→ Problem statement:
The material below holds the lines to copy: from the one with "Çalışma Bakanlığı, 15" up to and including the one with "Дата публикации". Copy them exactly and skip the pictures.

━━━ The input ━━━

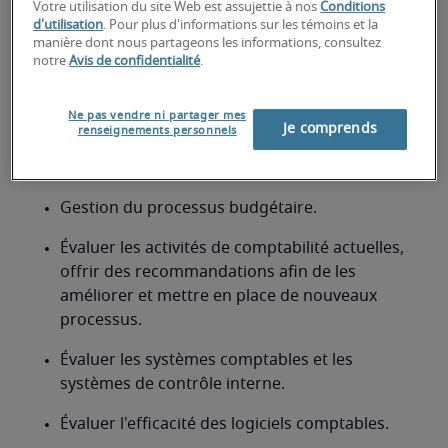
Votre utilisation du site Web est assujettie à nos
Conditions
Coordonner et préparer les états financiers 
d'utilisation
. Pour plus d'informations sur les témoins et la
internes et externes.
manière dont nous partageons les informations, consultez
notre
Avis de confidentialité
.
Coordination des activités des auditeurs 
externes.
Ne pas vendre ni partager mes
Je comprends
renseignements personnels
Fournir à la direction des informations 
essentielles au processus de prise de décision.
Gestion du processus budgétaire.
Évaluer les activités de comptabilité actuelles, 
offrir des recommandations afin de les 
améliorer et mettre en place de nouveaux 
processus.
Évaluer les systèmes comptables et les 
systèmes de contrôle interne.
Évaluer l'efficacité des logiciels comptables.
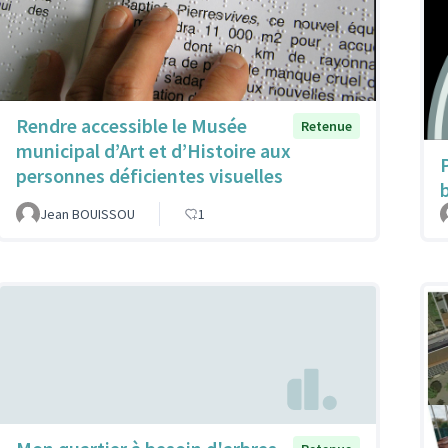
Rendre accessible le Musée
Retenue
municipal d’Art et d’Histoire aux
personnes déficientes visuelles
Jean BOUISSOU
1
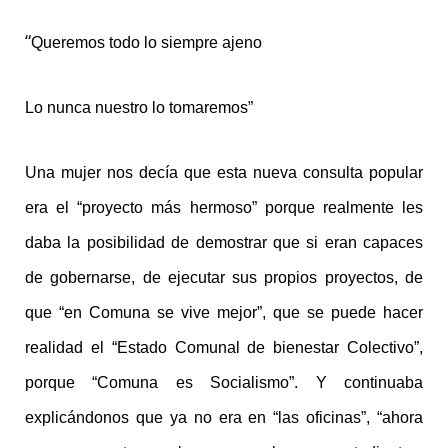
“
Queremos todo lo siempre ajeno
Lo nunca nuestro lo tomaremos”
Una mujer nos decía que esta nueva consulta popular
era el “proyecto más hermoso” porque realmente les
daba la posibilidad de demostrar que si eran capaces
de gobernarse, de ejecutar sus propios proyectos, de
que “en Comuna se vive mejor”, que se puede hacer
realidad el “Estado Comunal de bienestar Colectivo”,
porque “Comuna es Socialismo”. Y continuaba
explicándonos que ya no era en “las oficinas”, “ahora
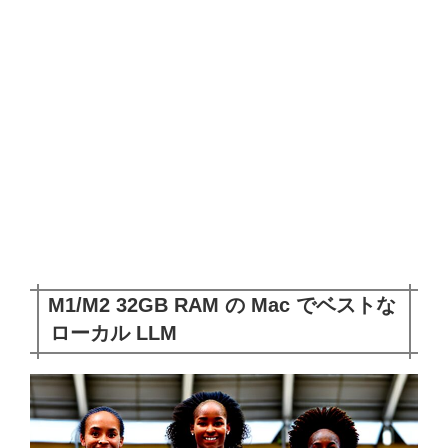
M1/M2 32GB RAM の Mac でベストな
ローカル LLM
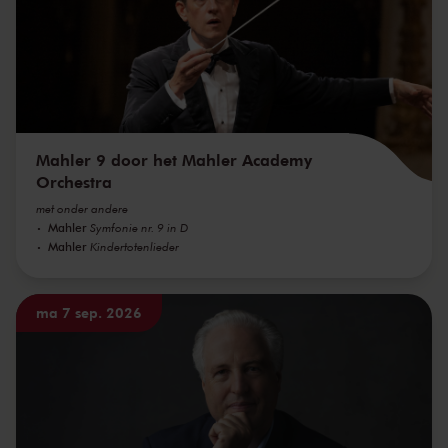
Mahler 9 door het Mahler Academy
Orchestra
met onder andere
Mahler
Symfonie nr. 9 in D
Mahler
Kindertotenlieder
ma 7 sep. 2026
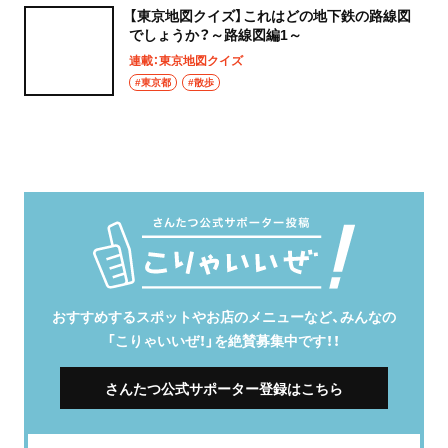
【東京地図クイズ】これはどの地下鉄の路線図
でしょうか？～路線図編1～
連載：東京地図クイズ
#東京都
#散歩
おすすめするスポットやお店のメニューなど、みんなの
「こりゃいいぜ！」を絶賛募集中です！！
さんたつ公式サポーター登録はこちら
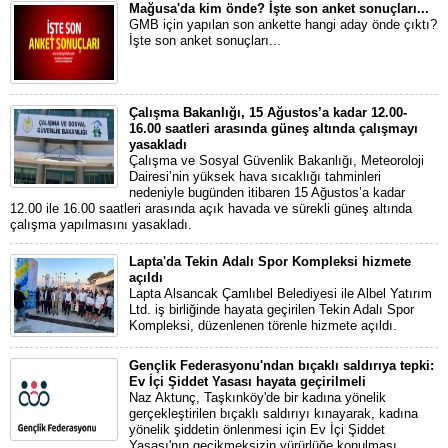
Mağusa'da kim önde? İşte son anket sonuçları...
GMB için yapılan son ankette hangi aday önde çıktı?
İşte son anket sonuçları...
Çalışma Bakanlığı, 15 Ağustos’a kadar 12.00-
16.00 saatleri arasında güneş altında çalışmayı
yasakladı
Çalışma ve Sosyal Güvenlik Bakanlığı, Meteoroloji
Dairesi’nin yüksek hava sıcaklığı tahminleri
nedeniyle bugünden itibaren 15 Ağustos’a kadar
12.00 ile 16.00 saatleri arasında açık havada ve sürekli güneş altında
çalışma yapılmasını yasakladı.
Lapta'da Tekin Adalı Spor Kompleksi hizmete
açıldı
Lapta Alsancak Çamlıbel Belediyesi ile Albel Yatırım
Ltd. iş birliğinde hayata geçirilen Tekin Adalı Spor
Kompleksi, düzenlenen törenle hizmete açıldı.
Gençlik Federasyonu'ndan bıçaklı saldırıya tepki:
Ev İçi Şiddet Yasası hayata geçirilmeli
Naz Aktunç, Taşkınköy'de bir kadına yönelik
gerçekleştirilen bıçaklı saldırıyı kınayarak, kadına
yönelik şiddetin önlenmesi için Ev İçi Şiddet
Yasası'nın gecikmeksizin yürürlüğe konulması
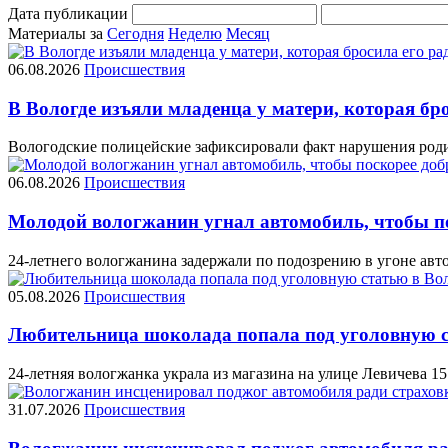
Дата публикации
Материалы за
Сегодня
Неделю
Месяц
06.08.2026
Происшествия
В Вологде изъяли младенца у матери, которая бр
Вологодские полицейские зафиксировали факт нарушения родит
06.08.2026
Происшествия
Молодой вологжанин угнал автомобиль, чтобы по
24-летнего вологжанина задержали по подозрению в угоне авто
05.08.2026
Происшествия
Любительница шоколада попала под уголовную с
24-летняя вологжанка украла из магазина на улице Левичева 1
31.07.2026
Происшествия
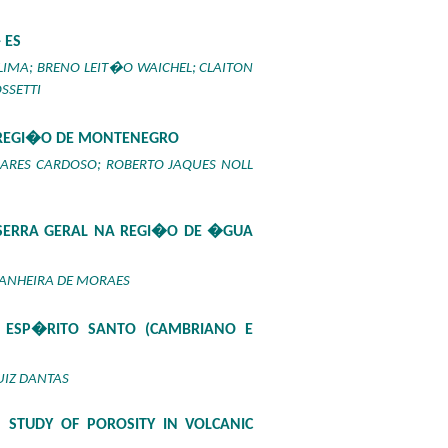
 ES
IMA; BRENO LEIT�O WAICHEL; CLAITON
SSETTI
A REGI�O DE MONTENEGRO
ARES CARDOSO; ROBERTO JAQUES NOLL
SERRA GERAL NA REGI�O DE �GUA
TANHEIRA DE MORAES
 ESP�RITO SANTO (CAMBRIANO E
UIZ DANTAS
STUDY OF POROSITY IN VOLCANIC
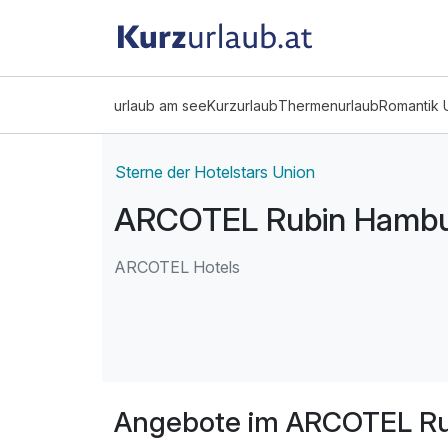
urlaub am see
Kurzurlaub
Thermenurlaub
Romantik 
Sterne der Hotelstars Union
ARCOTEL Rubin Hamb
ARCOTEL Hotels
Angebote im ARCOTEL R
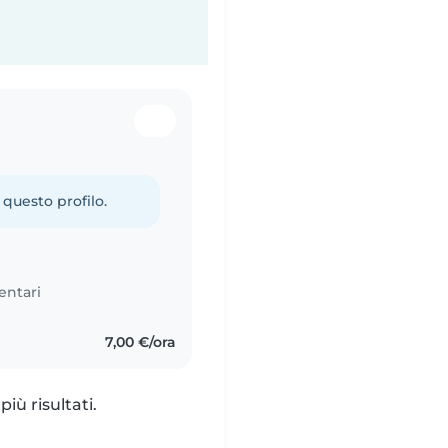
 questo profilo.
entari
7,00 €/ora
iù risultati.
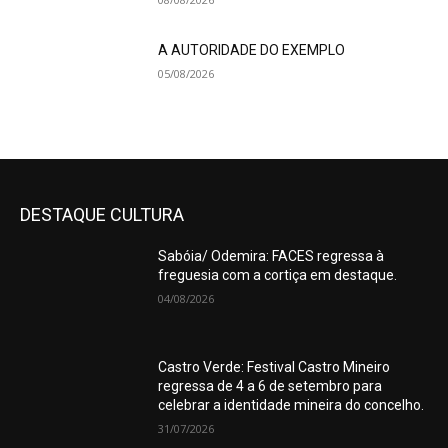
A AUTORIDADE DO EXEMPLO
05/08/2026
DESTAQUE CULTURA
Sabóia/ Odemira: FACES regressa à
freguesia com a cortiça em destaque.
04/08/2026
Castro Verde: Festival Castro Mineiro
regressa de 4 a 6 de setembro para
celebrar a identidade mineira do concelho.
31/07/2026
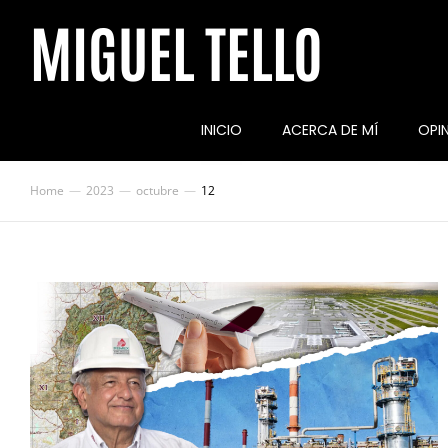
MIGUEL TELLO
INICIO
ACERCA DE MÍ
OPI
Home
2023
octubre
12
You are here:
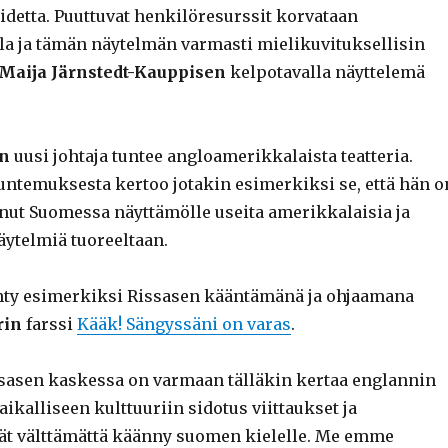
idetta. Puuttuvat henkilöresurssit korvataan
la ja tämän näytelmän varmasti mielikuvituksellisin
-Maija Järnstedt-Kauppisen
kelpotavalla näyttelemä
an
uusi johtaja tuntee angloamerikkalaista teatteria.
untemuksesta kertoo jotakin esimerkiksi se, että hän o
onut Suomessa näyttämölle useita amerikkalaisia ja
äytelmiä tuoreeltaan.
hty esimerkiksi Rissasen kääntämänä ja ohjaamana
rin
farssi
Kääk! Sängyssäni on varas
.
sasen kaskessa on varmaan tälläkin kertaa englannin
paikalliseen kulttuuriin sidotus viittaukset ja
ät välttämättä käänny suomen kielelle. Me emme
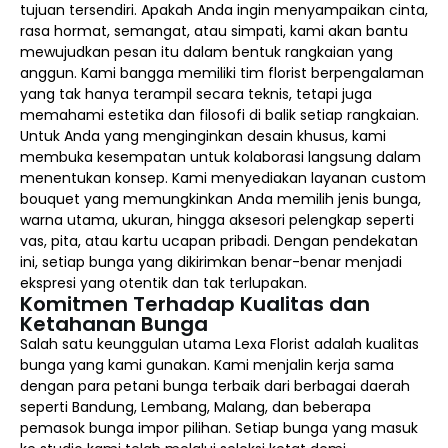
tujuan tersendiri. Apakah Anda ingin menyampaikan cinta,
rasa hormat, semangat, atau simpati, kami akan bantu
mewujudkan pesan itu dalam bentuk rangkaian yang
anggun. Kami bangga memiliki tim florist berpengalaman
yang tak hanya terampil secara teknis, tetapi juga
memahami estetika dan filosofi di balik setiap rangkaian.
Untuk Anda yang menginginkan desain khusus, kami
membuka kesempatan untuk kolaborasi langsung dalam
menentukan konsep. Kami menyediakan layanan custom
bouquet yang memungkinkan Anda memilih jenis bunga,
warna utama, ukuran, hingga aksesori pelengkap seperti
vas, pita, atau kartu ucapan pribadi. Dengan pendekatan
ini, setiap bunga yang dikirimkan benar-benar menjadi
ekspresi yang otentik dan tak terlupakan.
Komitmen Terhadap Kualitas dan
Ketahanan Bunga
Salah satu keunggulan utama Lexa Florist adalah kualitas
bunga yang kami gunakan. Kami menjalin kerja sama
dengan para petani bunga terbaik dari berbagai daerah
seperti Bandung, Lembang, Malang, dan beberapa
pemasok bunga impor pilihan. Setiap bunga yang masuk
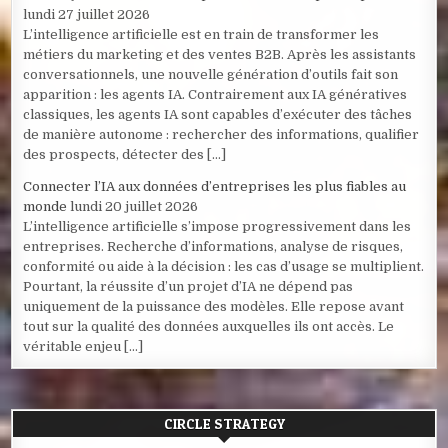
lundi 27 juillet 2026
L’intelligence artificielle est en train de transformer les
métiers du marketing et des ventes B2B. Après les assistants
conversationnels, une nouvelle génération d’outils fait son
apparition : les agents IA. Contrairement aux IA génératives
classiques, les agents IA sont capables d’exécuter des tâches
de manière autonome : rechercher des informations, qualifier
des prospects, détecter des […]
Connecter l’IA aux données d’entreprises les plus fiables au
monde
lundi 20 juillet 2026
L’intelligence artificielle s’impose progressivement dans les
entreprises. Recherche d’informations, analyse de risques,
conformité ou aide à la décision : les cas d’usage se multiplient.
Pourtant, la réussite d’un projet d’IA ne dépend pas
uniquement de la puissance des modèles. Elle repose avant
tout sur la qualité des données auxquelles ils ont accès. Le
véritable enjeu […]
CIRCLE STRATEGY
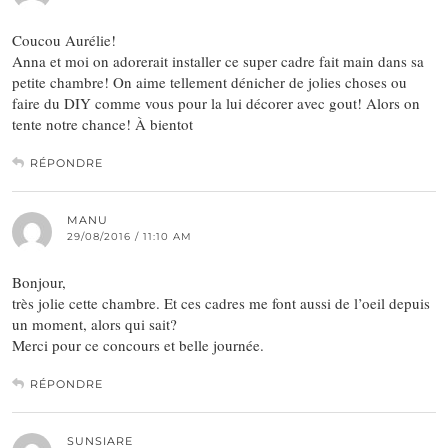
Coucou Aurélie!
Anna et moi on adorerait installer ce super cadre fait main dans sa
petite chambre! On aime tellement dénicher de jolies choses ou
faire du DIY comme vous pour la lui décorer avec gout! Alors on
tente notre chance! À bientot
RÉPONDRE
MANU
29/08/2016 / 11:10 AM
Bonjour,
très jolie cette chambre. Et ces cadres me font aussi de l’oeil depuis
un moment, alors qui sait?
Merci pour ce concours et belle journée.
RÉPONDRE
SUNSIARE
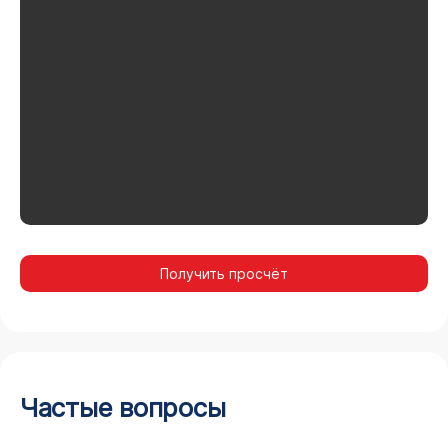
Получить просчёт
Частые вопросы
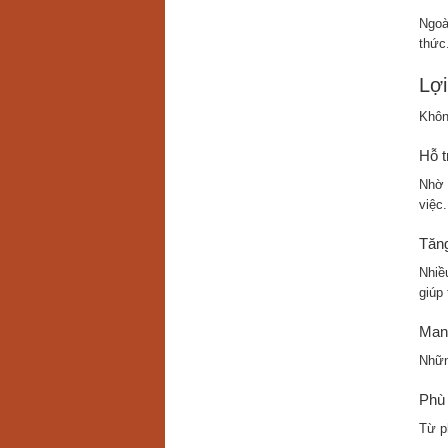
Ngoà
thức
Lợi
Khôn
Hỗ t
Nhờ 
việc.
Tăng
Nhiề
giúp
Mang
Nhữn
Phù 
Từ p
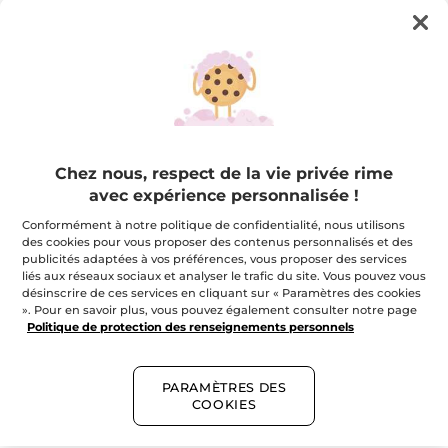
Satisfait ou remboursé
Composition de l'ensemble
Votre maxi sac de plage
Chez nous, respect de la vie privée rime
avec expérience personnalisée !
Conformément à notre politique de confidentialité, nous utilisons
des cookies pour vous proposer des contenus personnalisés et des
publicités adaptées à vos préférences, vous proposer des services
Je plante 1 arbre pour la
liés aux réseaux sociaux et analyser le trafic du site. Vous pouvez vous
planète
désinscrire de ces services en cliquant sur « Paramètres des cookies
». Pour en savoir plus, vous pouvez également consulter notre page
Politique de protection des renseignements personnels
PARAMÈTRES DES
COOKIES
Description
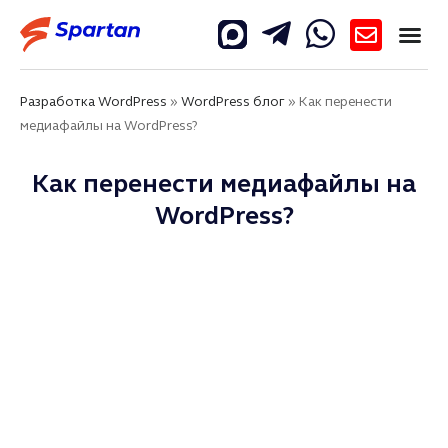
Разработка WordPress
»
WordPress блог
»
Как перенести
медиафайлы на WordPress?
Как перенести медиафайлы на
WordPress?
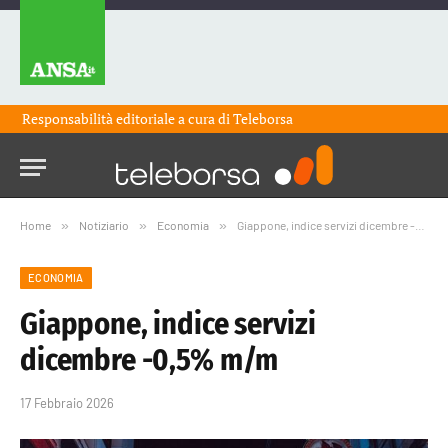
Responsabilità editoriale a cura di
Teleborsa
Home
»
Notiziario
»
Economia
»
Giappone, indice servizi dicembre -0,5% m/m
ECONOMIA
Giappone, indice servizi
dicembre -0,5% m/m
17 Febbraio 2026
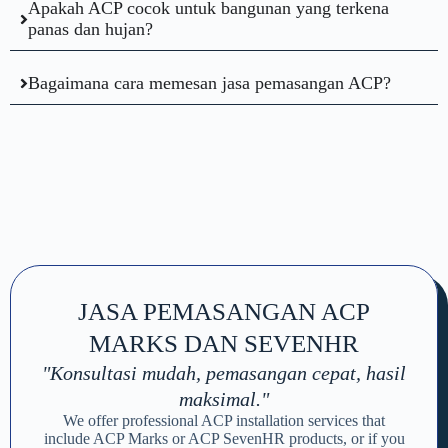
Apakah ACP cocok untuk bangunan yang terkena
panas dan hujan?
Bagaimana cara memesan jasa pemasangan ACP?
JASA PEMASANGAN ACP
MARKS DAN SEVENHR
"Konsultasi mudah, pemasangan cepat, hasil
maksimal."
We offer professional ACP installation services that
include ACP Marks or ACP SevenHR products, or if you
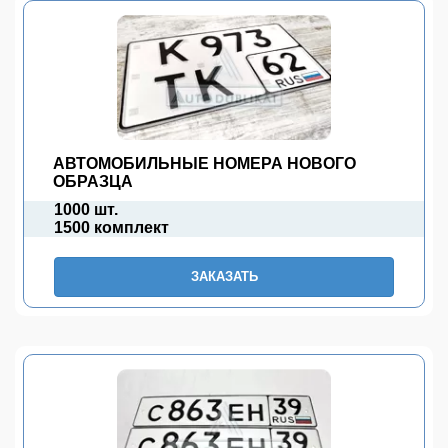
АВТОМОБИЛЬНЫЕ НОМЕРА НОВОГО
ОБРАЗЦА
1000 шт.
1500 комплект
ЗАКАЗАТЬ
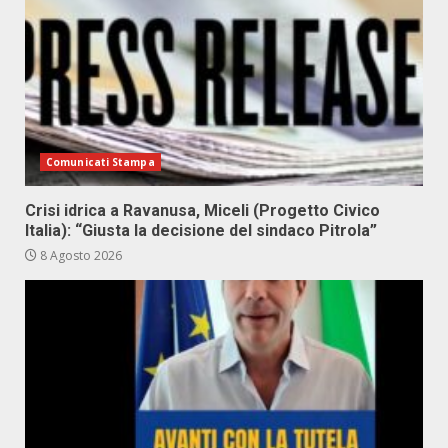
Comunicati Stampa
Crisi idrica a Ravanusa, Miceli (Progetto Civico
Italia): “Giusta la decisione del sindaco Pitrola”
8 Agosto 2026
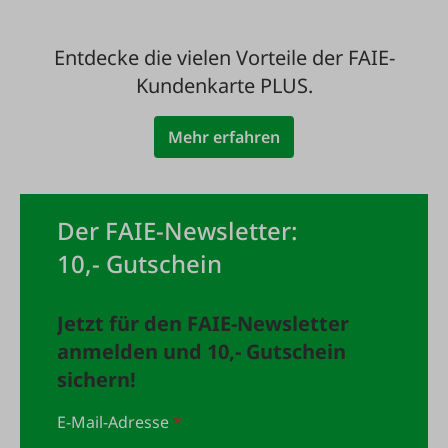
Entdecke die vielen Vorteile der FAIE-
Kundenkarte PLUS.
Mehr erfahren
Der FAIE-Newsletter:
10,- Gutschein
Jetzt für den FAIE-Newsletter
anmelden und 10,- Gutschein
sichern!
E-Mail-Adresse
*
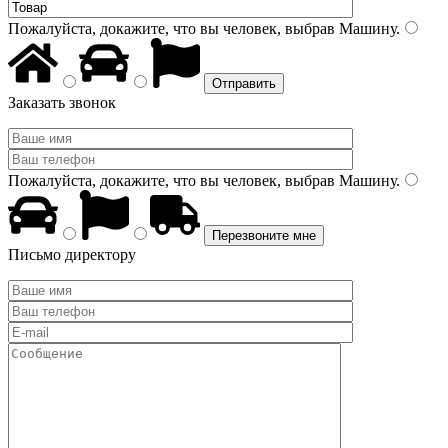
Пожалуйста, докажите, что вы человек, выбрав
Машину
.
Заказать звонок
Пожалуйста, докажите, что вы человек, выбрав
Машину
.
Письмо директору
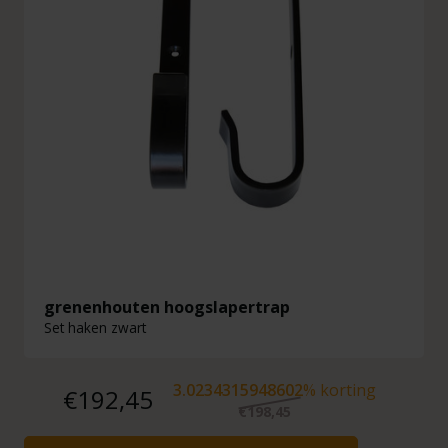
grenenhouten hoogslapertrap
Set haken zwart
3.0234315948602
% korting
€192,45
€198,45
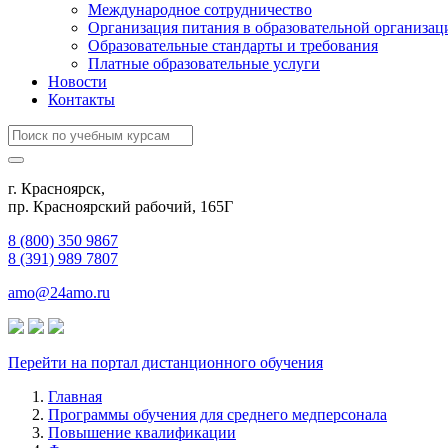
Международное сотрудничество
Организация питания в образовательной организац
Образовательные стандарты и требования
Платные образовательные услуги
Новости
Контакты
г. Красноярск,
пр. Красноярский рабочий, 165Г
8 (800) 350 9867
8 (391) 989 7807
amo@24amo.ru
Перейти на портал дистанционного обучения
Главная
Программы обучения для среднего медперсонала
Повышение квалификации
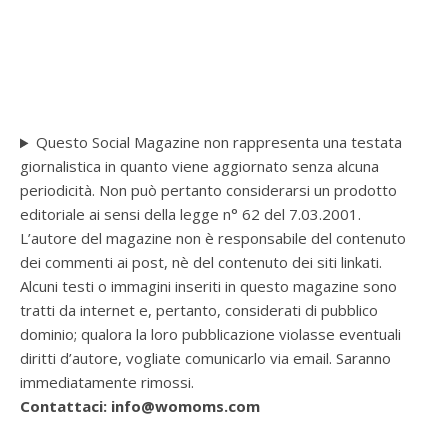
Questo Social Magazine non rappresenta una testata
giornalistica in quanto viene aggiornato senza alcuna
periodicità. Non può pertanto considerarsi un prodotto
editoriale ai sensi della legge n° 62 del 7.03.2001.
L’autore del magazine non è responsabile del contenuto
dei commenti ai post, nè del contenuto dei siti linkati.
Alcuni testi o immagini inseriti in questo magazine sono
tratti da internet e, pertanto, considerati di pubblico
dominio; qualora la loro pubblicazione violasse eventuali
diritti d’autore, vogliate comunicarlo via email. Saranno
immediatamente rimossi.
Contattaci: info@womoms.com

━━━

→ The answer:
Çalışma Bakanlığı, 15 Ağustos’a kadar 12.00-
16.00 saatleri arasında güneş altında çalışmayı
yasakladı
Çalışma ve Sosyal Güvenlik Bakanlığı, Meteoroloji
Dairesi’nin yüksek hava sıcaklığı tahminleri
nedeniyle bugünden itibaren 15 Ağustos’a kadar
12.00 ile 16.00 saatleri arasında açık havada ve sürekli güneş altında
çalışma yapılmasını yasakladı.
Lapta'da Tekin Adalı Spor Kompleksi hizmete
açıldı
Lapta Alsancak Çamlıbel Belediyesi ile Albel Yatırım
Ltd. iş birliğinde hayata geçirilen Tekin Adalı Spor
Kompleksi, düzenlenen törenle hizmete açıldı.
Gençlik Federasyonu'ndan bıçaklı saldırıya tepki:
Ev İçi Şiddet Yasası hayata geçirilmeli
Naz Aktunç, Taşkınköy'de bir kadına yönelik
gerçekleştirilen bıçaklı saldırıyı kınayarak, kadına
yönelik şiddetin önlenmesi için Ev İçi Şiddet
Yasası'nın gecikmeksizin yürürlüğe konulması
Дата публикации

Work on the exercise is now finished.